### RECORD EXCERPTS
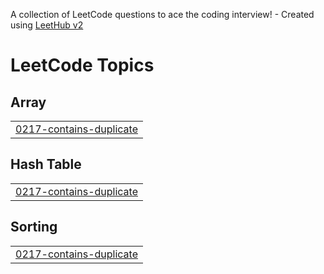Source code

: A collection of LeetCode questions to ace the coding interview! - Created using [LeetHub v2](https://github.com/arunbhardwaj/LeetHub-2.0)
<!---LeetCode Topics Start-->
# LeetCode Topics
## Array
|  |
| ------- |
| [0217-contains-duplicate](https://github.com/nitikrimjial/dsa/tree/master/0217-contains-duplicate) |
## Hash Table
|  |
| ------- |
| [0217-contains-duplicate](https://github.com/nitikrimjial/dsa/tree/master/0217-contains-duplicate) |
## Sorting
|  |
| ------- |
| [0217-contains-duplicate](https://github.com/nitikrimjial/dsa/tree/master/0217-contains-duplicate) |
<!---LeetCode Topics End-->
######
## THE PROBLEM
Omit the pictures, then set down all the remaining data exactly as given.

## OUTPUT FOR THIS TASK
Source code

: A collection of LeetCode questions to ace the coding interview! - Created using [LeetHub v2](https://github.com/arunbhardwaj/LeetHub-2.0)
<!---LeetCode Topics Start-->
# LeetCode Topics
## Array
|  |
| ------- |
| [0217-contains-duplicate](https://github.com/nitikrimjial/dsa/tree/master/0217-contains-duplicate) |
## Hash Table
|  |
| ------- |
| [0217-contains-duplicate](https://github.com/nitikrimjial/dsa/tree/master/0217-contains-duplicate) |
## Sorting
|  |
| ------- |
| [0217-contains-duplicate](https://github.com/nitikrimjial/dsa/tree/master/0217-contains-duplicate) |
<!---LeetCode Topics End-->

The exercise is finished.